» Data for analysis
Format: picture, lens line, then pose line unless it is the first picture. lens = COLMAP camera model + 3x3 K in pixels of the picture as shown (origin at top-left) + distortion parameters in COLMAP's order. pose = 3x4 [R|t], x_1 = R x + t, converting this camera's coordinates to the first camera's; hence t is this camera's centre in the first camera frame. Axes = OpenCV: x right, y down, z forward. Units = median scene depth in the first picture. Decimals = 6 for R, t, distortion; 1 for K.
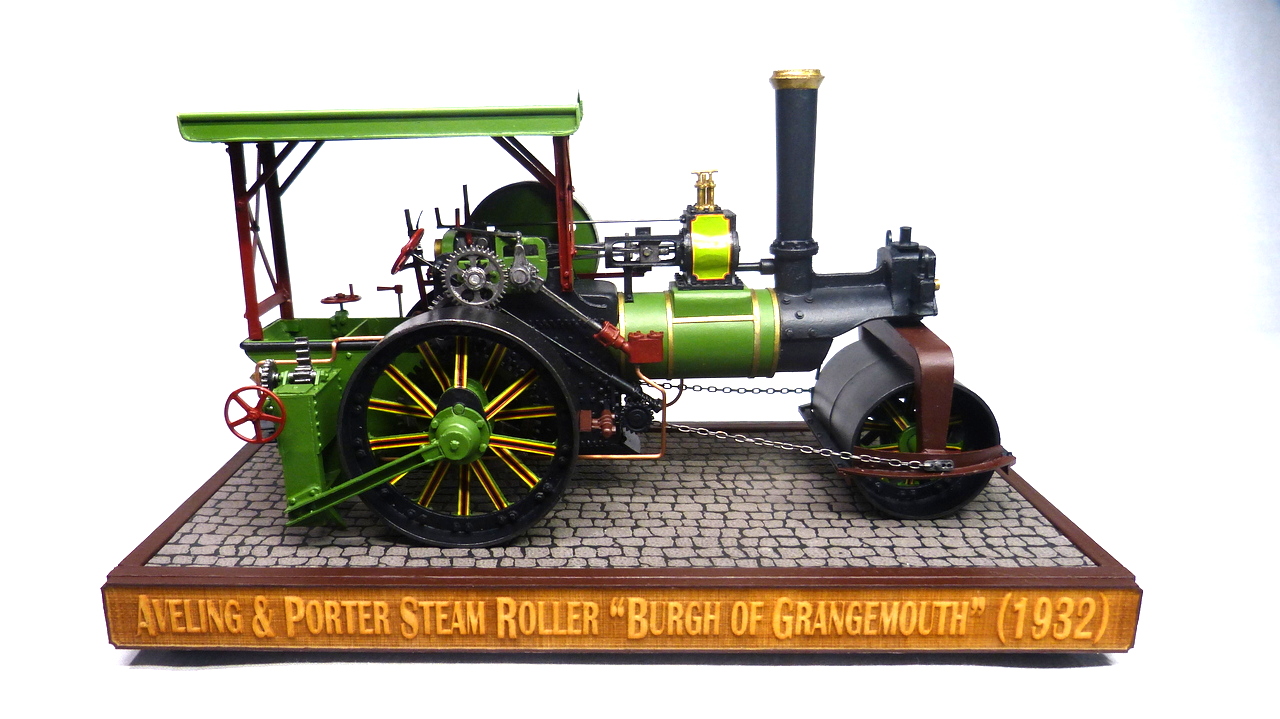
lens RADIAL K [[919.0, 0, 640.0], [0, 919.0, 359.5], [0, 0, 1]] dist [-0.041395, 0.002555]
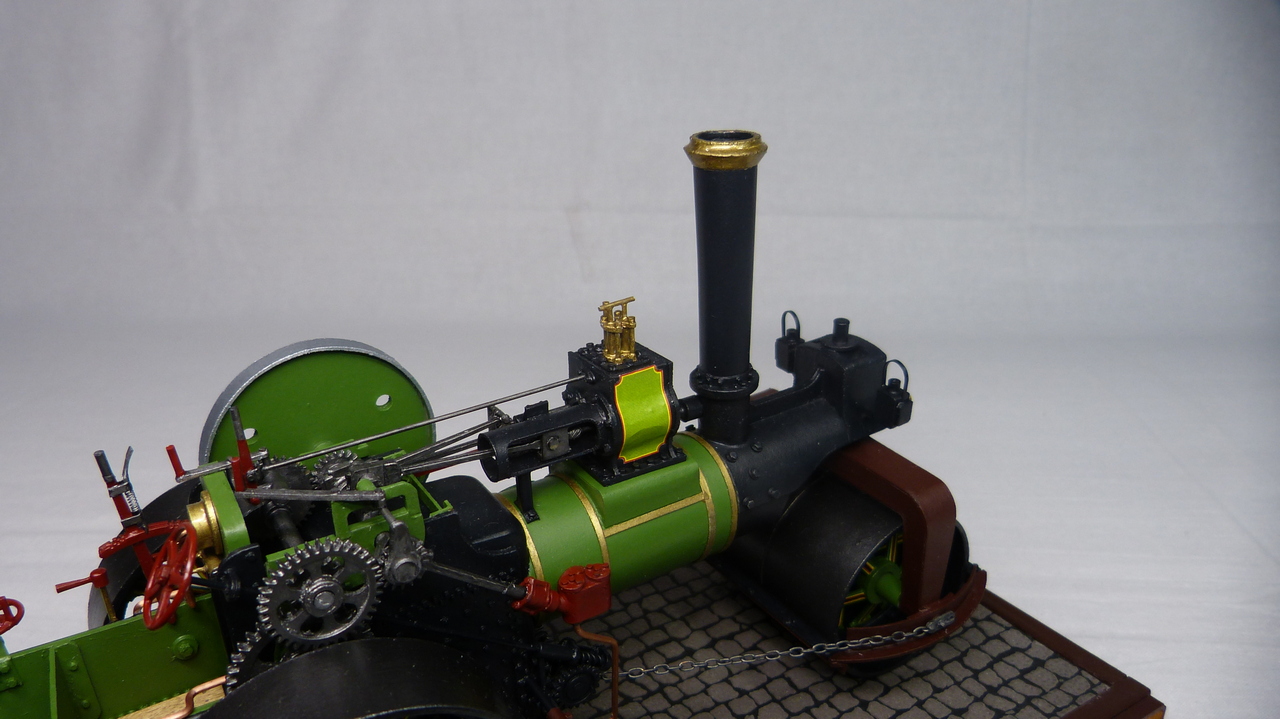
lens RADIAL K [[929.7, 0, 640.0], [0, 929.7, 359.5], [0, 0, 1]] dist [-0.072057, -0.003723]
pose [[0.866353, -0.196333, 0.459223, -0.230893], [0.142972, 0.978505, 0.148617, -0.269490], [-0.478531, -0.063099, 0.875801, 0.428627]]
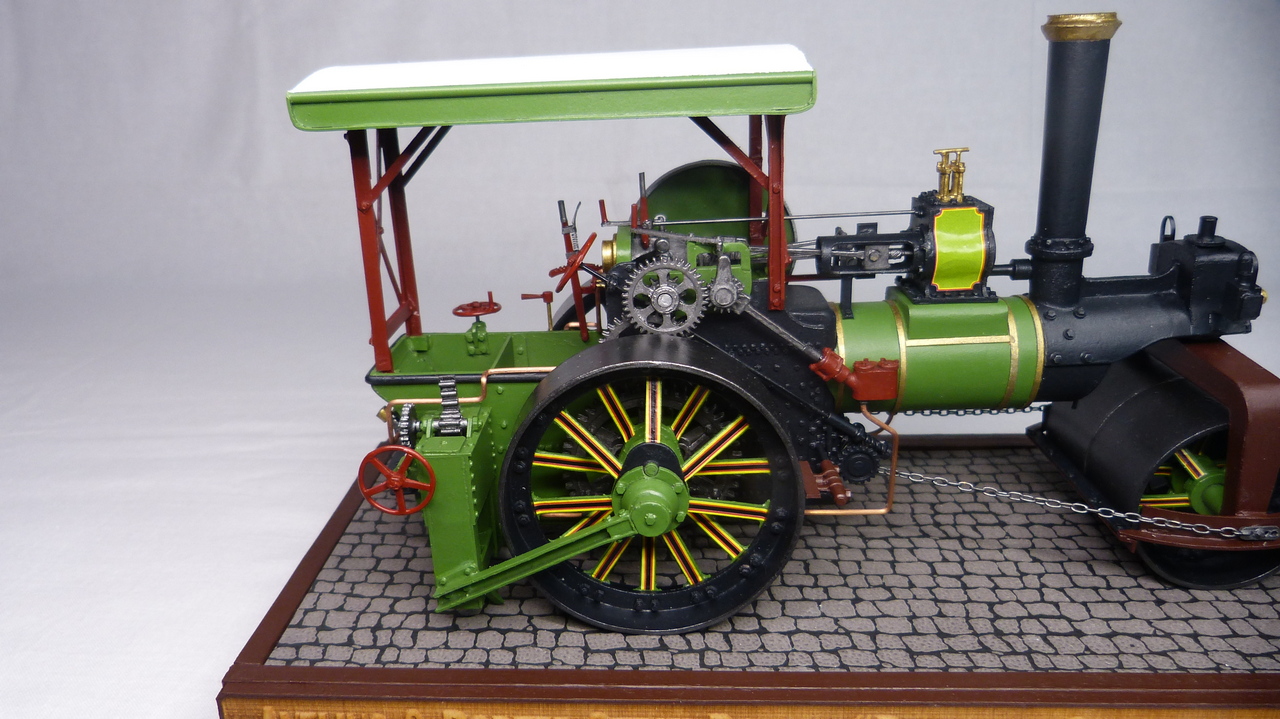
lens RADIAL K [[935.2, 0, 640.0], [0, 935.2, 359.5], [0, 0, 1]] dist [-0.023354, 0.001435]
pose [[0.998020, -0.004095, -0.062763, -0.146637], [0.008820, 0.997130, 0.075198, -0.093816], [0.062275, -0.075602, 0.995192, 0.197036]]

==

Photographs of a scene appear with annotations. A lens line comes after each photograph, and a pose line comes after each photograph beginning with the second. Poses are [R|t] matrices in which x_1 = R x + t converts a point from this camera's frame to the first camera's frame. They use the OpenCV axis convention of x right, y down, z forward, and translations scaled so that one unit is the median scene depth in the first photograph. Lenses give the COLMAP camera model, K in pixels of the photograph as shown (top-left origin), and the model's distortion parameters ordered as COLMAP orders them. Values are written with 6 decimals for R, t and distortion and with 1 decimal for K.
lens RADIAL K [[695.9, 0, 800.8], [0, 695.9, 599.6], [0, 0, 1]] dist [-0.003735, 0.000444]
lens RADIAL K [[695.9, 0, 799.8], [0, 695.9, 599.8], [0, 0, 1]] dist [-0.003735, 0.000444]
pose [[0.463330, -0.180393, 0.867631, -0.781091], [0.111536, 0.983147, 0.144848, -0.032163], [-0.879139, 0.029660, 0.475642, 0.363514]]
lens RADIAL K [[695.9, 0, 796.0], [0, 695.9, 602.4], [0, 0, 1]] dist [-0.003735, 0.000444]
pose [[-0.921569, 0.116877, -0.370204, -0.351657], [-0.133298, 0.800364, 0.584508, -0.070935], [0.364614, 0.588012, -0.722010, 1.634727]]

» Task instructions
Copy out the lines unchanged, beginning at the line that contains "Format: picture, lens" and stopping after the line that contains "-0.075602, 0.995192, 0.197036]]". Leave the pictures out of your answer.

» Exercise result
Format: picture, lens line, then pose line unless it is the first picture. lens = COLMAP camera model + 3x3 K in pixels of the picture as shown (origin at top-left) + distortion parameters in COLMAP's order. pose = 3x4 [R|t], x_1 = R x + t, converting this camera's coordinates to the first camera's; hence t is this camera's centre in the first camera frame. Axes = OpenCV: x right, y down, z forward. Units = median scene depth in the first picture. Decimals = 6 for R, t, distortion; 1 for K.
lens RADIAL K [[919.0, 0, 640.0], [0, 919.0, 359.5], [0, 0, 1]] dist [-0.041395, 0.002555]
lens RADIAL K [[929.7, 0, 640.0], [0, 929.7, 359.5], [0, 0, 1]] dist [-0.072057, -0.003723]
pose [[0.866353, -0.196333, 0.459223, -0.230893], [0.142972, 0.978505, 0.148617, -0.269490], [-0.478531, -0.063099, 0.875801, 0.428627]]
lens RADIAL K [[935.2, 0, 640.0], [0, 935.2, 359.5], [0, 0, 1]] dist [-0.023354, 0.001435]
pose [[0.998020, -0.004095, -0.062763, -0.146637], [0.008820, 0.997130, 0.075198, -0.093816], [0.062275, -0.075602, 0.995192, 0.197036]]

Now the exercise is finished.